Melting permafrost and the significant loss of reflective snow and ice, which leads to less sunlight being reflected and more heat being absorbed, a phenomenon also known as Arctic Amplification, is driving massive change in the region on many levels.

Alaska’s ecosystems and its people are adapting faster than almost anywhere else in the world. As the Arctic warms 3.5 times the global average, climate change is disrupting animal populations, and entire food webs are reorganizing. 

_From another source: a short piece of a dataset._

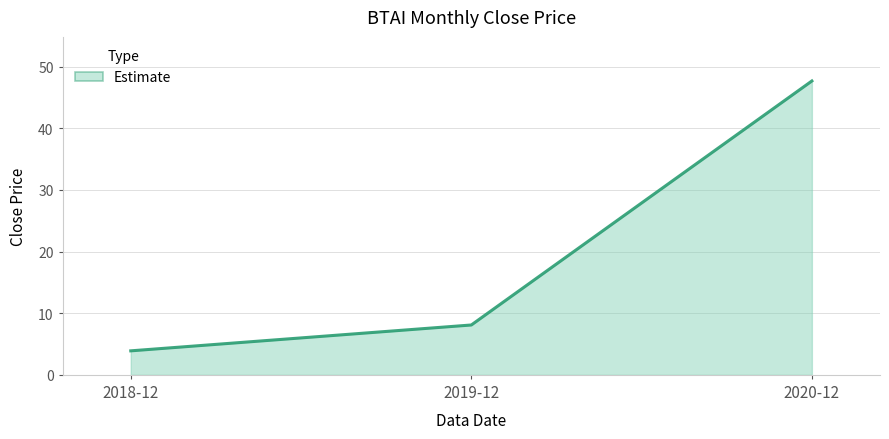

What is the sum of all values?

59.7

For instance, salmon are now  moving into rivers that were previously too cold to support them, altering local ecosystems. Yet even as their range expands, overall salmon populations are declining, which is disrupting Indigenous fishing patterns that have been practiced for centuries. The same warming that shifts salmon habits is also thawing permafrost, destabilizing infrastructure — from homes to pipelines — and forcing towns like Newtok to relocate.

Another example is the changing migration patterns of bowhead whales. As sea ice recedes, these whales are delaying their migrations. Once reliant on the Bering Sea’s winter feeding grounds, many now remain in the Chukchi and Beaufort Seas year-round, adapting their diets as the shifting ice affects the availability of krill and zooplankton. What’s happening in Alaska offers a glimpse of the environmental, economic, and social transformations that other regions may face in the coming decades.

Alaska’s Lessons  

Alaska is no longer just America’s last frontier but the world’s first warning system. Its glaciers, permafrost, and ecosystems are teaching us that climate change isn’t a distant threat but a present reality. The data collected in Alaska informs climate models used by the Intergovernmental Panel on Climate Change (IPCC) and guides global policy decisions.

As scientists often say: what happens in Alaska doesn’t stay in Alaska. The state’s landscapes, rich in both beauty and evidence, reveal the story of a planet in transition and reminds us that the choices we make now will determine how that story ends.

What happens here matters to people everywhere.

Matthew Sturm, Arctic scientist, snow and ice researcher at the Cold Regions Research and Engineering Laboratory, Fort Wainwright

Our precious living laboratory is under threat now more than ever. Ironically new fossil fuel drilling projects are planned across Alaska — already one of the most climate-vulnerable regions on Earth. These developments risk accelerating environmental damage further in a place that offers critical insights into our planet’s future.